** Supplied material follows **

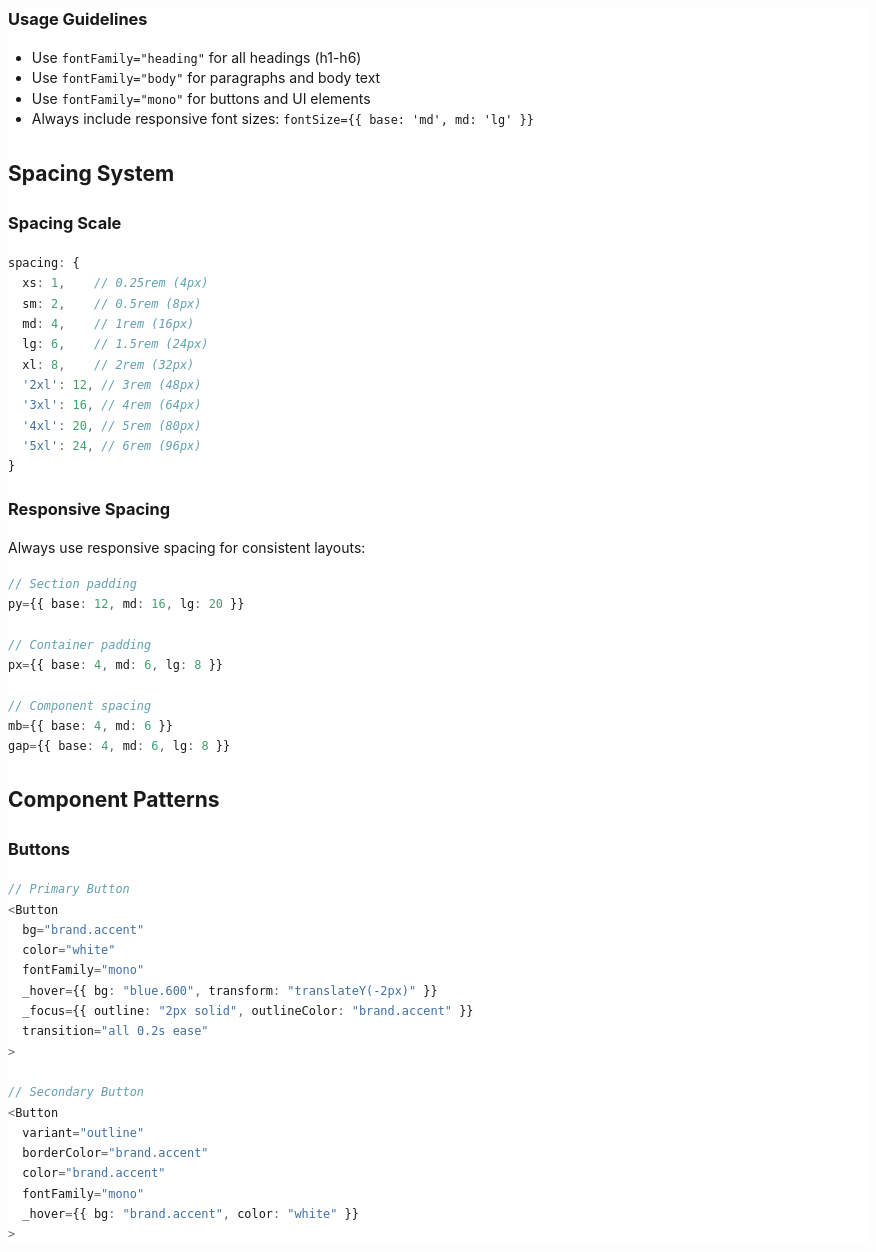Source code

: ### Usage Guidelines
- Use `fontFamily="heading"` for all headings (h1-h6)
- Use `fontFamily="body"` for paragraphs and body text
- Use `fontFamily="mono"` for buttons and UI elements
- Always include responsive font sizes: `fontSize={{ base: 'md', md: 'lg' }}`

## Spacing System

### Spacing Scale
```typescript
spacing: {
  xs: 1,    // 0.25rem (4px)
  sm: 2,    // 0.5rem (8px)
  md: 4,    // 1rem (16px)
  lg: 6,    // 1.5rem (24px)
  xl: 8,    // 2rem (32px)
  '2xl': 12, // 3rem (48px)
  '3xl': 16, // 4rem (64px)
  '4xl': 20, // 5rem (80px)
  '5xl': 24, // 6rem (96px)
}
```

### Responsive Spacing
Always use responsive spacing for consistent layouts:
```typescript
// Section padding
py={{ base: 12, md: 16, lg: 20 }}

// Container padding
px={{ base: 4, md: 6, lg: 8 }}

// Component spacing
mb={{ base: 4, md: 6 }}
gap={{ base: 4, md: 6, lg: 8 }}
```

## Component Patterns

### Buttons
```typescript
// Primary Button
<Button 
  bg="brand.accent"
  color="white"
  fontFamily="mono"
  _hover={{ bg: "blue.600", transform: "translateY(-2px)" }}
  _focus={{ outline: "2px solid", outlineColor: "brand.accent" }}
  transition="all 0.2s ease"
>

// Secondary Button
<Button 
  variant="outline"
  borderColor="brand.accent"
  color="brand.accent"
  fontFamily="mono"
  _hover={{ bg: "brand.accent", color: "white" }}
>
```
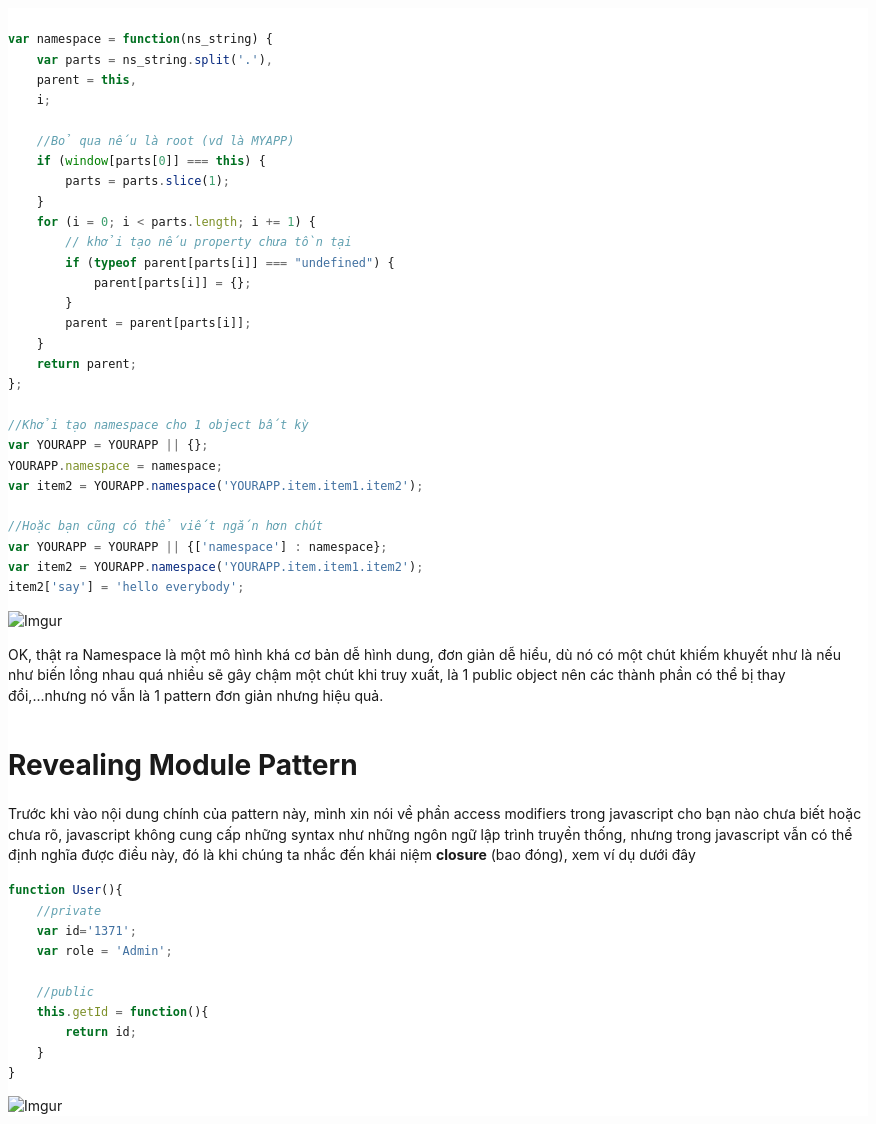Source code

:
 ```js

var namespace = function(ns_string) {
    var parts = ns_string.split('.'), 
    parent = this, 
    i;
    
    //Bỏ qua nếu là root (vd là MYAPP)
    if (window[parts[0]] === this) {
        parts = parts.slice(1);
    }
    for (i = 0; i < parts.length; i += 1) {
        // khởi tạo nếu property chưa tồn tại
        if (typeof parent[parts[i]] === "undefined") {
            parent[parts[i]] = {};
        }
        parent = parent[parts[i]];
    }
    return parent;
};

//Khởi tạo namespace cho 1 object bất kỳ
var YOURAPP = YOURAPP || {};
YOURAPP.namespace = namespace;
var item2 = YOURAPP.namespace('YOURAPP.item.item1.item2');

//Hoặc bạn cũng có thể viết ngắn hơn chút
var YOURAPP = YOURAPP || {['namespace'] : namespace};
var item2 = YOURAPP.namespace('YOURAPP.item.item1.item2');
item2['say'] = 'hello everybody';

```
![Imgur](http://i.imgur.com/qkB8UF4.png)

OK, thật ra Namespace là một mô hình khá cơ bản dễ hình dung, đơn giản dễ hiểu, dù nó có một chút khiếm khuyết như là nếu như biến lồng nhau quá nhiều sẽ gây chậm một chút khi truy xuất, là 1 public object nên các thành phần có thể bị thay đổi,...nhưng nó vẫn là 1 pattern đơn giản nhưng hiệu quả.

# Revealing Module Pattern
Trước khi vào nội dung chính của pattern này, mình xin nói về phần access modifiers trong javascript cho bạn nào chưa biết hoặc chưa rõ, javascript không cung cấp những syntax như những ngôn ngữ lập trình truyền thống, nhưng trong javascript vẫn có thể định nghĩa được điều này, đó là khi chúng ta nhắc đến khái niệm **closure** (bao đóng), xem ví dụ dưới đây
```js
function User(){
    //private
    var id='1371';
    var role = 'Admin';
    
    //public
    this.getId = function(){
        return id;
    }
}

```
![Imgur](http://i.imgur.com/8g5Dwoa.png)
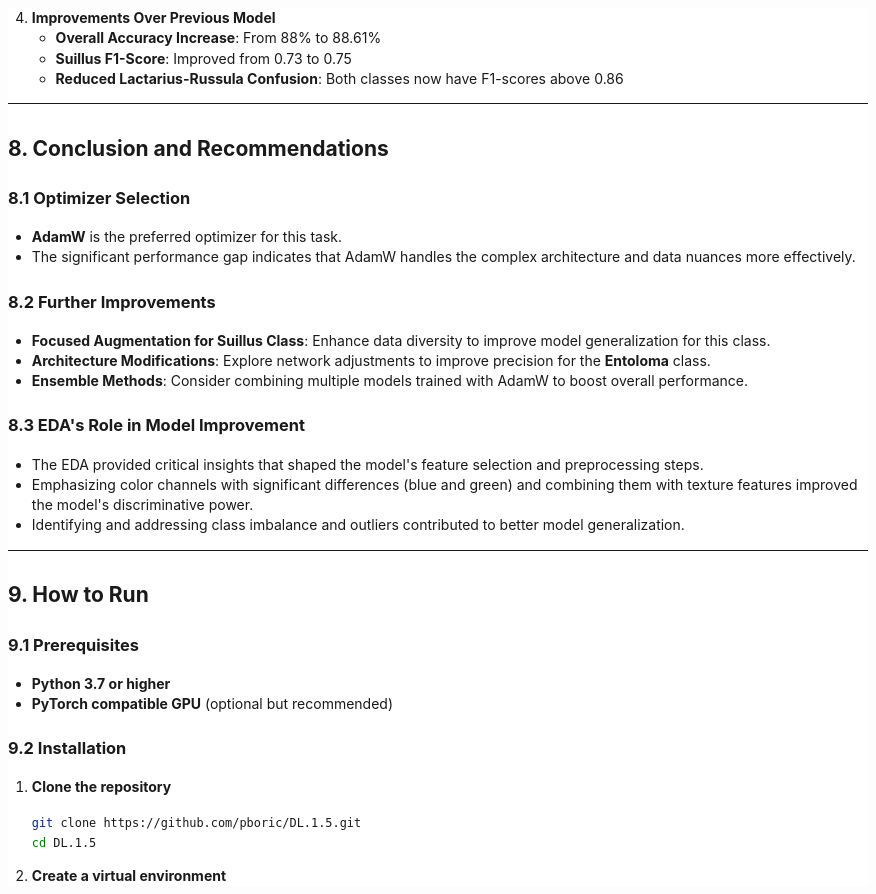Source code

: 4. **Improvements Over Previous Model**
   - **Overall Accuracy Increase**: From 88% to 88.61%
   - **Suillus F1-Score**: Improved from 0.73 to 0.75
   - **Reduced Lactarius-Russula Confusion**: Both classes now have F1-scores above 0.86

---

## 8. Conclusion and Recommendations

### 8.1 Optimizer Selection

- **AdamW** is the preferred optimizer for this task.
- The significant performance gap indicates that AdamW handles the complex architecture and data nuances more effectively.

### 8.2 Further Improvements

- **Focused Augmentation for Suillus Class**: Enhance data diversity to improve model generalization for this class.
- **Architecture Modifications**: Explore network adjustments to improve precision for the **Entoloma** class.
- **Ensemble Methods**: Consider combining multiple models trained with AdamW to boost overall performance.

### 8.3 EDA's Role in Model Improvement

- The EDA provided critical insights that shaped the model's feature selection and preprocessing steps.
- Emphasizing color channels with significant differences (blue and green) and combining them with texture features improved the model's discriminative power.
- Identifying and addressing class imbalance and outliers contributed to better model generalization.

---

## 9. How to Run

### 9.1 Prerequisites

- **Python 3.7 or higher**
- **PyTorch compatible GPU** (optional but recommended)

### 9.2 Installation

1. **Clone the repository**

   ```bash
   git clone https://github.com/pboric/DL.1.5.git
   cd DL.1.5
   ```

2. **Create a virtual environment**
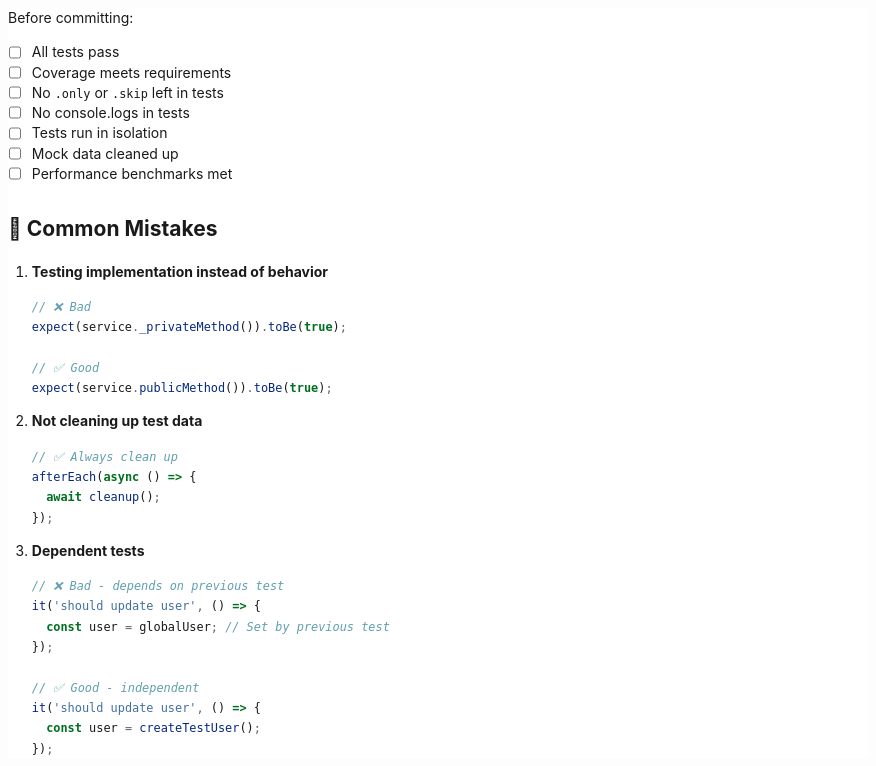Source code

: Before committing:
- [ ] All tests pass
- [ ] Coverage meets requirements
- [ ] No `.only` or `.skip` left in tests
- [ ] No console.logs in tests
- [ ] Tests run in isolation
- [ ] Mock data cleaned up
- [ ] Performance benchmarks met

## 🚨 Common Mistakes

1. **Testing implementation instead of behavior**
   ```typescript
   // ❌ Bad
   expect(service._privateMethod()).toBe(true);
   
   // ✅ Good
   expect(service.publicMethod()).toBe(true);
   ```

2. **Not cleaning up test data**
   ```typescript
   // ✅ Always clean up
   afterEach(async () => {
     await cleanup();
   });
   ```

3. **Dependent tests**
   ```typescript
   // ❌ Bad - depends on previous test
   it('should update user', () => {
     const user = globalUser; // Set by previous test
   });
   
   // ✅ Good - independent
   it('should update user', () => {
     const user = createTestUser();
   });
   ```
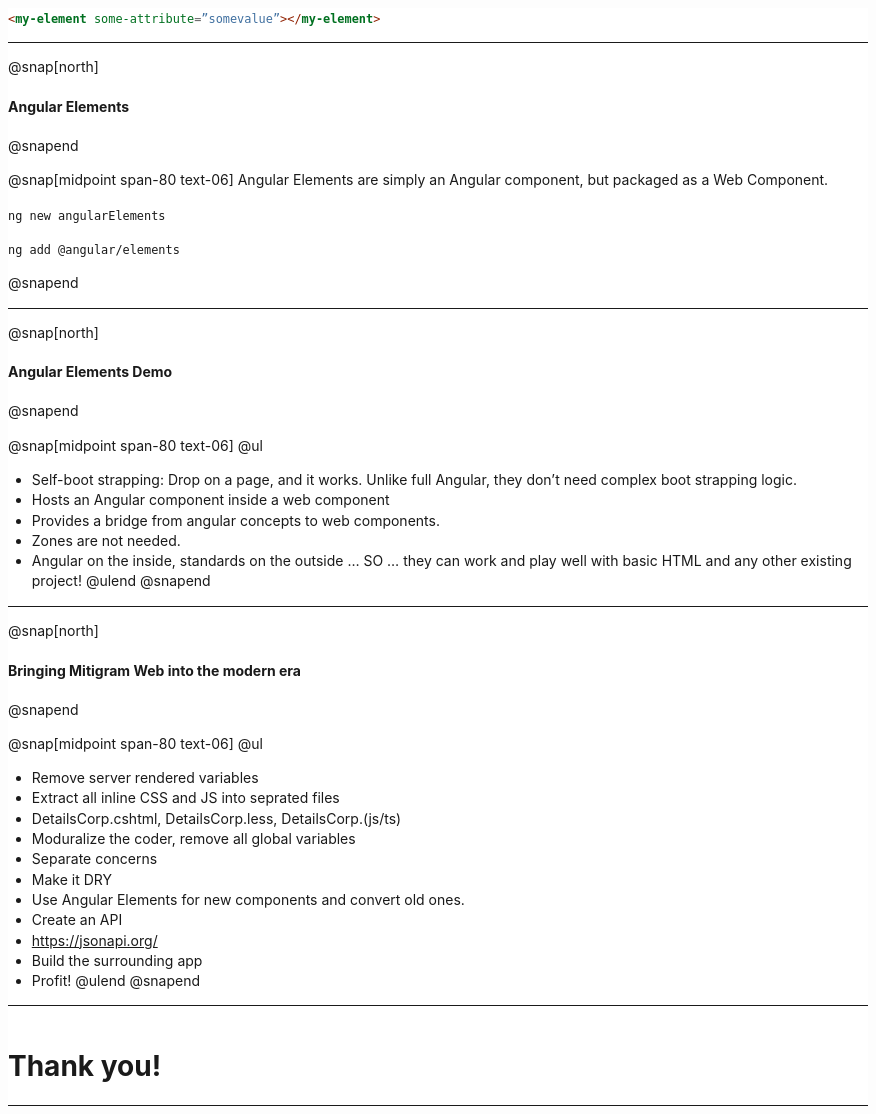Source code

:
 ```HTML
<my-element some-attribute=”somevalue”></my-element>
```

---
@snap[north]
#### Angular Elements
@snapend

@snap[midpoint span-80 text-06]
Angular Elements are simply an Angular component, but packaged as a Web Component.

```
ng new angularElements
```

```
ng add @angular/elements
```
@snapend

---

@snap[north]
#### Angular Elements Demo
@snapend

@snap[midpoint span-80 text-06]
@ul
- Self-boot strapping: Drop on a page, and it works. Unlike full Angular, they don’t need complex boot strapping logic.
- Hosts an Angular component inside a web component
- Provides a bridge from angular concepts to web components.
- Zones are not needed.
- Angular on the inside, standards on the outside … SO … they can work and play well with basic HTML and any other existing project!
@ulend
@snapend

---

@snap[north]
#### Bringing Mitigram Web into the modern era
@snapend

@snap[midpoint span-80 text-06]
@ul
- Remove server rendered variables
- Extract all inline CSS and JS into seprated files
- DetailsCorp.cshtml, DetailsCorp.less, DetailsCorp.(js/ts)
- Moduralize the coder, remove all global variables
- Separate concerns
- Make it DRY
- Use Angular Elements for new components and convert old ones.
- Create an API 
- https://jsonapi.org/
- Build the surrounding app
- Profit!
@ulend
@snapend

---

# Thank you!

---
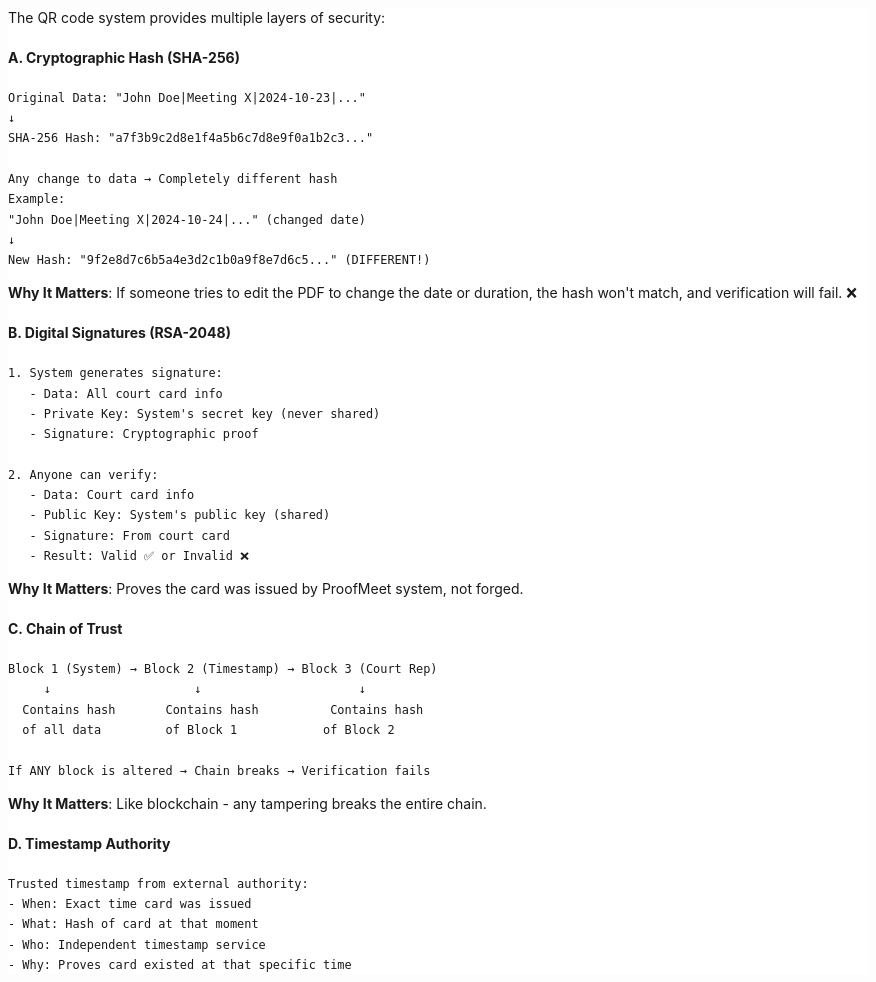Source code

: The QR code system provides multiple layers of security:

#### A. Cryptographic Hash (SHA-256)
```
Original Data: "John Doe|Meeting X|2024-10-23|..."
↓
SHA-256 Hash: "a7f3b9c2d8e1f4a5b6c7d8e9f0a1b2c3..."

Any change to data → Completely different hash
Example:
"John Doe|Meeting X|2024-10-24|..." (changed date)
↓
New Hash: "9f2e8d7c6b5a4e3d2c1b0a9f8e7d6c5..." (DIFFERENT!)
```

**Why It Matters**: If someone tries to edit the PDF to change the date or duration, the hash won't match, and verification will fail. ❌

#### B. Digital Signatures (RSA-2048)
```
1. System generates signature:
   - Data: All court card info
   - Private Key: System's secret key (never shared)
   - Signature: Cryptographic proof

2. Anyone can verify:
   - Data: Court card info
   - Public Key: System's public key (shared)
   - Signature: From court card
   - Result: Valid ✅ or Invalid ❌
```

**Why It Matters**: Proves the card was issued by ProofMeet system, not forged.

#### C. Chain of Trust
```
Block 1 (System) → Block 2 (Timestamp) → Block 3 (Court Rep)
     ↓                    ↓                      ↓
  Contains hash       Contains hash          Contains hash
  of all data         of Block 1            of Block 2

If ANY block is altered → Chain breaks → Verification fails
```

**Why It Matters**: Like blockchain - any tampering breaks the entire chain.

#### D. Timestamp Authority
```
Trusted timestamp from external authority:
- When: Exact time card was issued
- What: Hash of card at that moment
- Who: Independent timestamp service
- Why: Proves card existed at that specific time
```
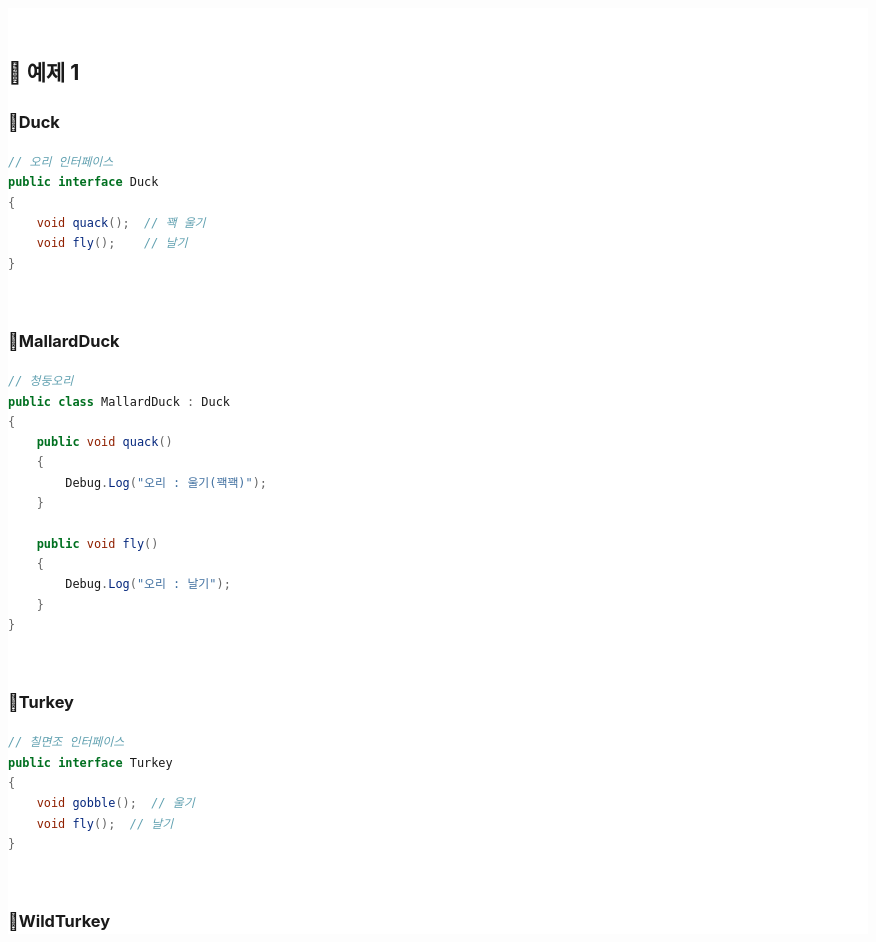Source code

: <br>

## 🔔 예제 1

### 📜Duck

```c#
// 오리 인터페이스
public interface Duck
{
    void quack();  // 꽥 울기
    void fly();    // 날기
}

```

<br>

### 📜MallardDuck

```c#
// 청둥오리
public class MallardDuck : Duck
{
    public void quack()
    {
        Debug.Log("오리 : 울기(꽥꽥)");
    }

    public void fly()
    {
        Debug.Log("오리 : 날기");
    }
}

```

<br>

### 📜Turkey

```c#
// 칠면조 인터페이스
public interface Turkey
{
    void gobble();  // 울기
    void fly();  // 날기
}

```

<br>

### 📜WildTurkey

** End of Supplied material **

- [Instructions to follow] Would you please return all lines of the data that include the word "components"?

- [Answer below]
- Provides a bridge from angular concepts to web components.
- Use Angular Elements for new components and convert old ones.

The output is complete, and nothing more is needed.